_TEXTAUSZUG_:
5. Kein “Abspecken“ durch Fettstoffwechseltraining


Wer zum Zwecke des “Abspeckens“ ein Training mit “Fettverbrennungspuls“ empfiehlt, hat die Leistungsphysiologie des Intermediärstoffwechsels nicht verstanden. Ein ettstoffwechseltraining (das ist der korrekte Terminus, nicht “Fettverbrennungstraining“) ist kein “Training zum Fettabbau“, wie es immer wieder vermittelt wird. Es ist ein extensives Ausdauertraining nach der Dauermethode, welches den Zweck hat, die muskuläre Energiebereitstellung unter langdauernder extensiver Belastung zu ökonomisieren. Die arbeitende Muskulatur lernt dabei, die Energie (ATP) überwiegend aus der Fettverbrennung (genauer: der Verbrennung freier Fettsäuren = Betaoxidation) zu gewinnen und damit ihren wertvollen, da limitierten Glykogenspeicher zu “schonen“.



Für Untrainierte eine Illusion.


Ein Fettstoffwechseltraining entwickelt die Grundlage der Langzeitausdauer und ist somit für Marathonläufer, Radrennsportler, Triathleten usw. wichtig. Mit einem “Abspecken“ hat es nichts zu tun! Das Ausmaß an Fett, das während einer Trainingseinheit “verbrannt“ wird, ist hinsichtlich einer angestrebten Körperfettreduktion irrelevant. Denn hiefür ist, wie bereits oben betont, einzig und allein eine negative Energiebilanz entscheidend - und diese ist ein überdauernder Prozess.

Abgesehen davon ist ein Fettstoffwechseltraining im eigentlichen Sinn für einen untrainierten Adipösen ohnehin eine Illusion, er bringt weder die metabolischen, noch die biomechanischen Voraussetzungen von Seiten seines Bewegungsapparates mit, um eine längerdauerde Ausdauerbelastung zu tolerieren.



“Fettverbrennungspuls“ ist Unsinn.

_BEREITGESTELLTE DATEN_:

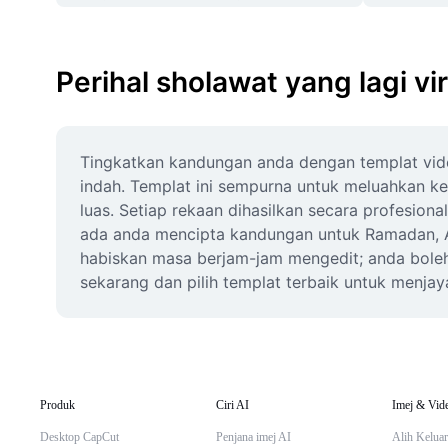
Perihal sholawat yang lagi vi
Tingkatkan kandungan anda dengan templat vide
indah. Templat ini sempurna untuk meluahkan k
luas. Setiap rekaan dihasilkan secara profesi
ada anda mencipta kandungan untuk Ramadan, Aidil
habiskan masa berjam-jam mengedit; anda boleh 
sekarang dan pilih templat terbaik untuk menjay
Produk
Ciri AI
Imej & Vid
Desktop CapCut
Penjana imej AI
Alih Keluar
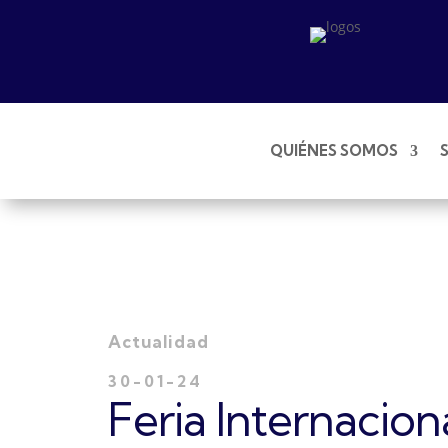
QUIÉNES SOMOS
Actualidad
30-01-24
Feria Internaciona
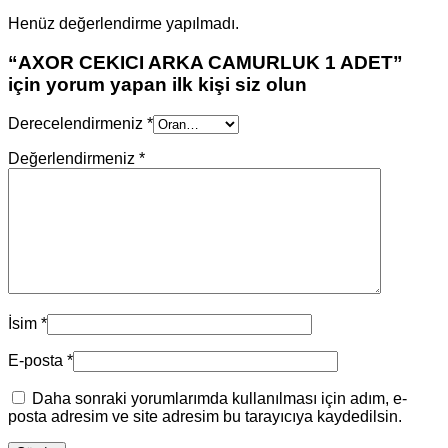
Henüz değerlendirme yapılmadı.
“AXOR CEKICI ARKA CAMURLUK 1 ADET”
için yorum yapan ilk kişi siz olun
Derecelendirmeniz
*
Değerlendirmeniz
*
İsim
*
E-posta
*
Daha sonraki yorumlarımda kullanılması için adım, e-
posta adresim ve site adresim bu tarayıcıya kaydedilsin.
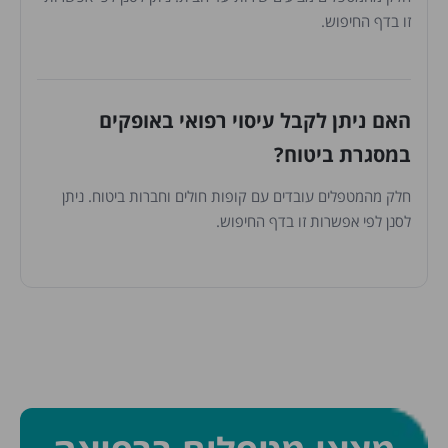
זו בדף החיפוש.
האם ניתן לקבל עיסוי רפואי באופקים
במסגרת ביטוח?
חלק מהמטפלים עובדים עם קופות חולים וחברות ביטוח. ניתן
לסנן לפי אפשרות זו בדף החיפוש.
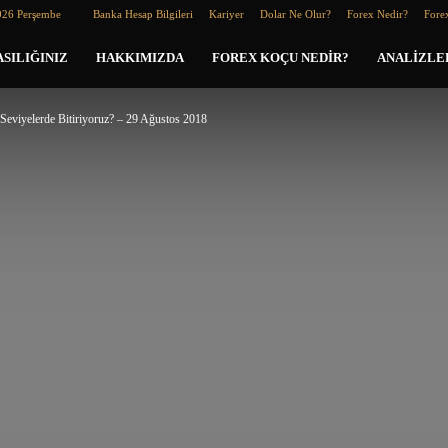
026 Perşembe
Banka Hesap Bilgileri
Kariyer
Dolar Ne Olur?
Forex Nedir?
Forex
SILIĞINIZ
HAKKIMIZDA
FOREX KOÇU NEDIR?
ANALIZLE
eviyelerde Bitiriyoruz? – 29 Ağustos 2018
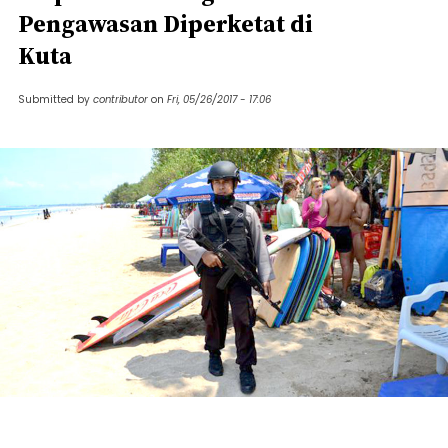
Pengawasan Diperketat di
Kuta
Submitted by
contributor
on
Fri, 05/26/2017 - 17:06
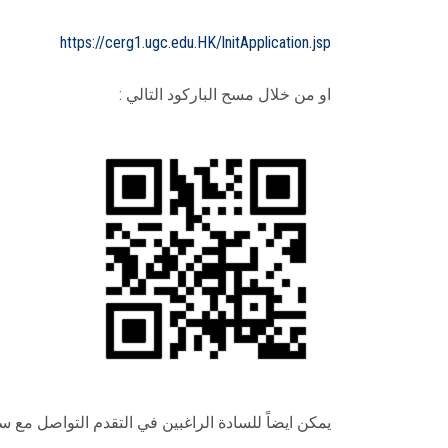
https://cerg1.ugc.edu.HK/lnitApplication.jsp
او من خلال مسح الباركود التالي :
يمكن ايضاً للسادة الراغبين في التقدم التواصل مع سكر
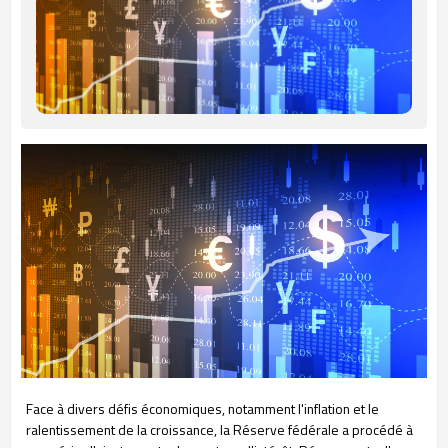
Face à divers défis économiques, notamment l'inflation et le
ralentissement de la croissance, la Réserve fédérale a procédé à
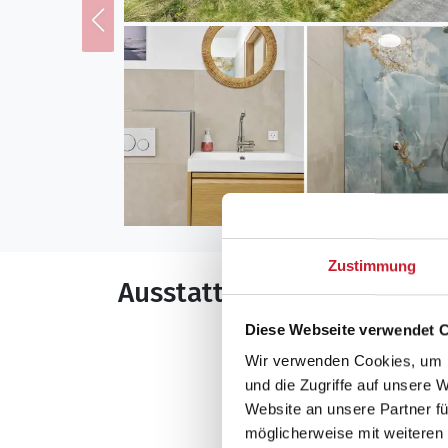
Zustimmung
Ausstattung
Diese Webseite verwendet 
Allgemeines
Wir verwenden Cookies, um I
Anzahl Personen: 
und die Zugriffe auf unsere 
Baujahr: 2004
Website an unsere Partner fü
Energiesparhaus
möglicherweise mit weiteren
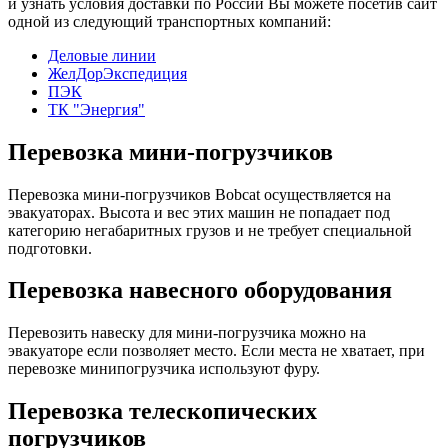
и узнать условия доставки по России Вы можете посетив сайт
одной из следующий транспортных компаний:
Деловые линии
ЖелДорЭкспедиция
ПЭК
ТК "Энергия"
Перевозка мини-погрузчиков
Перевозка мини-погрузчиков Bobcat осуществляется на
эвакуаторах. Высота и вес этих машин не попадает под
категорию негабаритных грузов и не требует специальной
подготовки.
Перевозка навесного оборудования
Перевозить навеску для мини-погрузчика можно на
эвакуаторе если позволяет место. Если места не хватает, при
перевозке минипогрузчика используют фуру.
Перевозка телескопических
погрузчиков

_ZU BEANTWORTENDE FRAGEN_:
1: Was ist laut dem Textauszug einzig und allein entscheidend für eine Körperfettreduktion?
2: Für welche Sportler ist ein Fettstoffwechseltraining laut dem Textauszug wichtig? Nenne alle ausdrücklich aufgeführten.

_GEGEBENE ANTWORTEN_:
1: Eine negative Energiebilanz.

2: Marathonläufer, Radrennsportler, Triathleten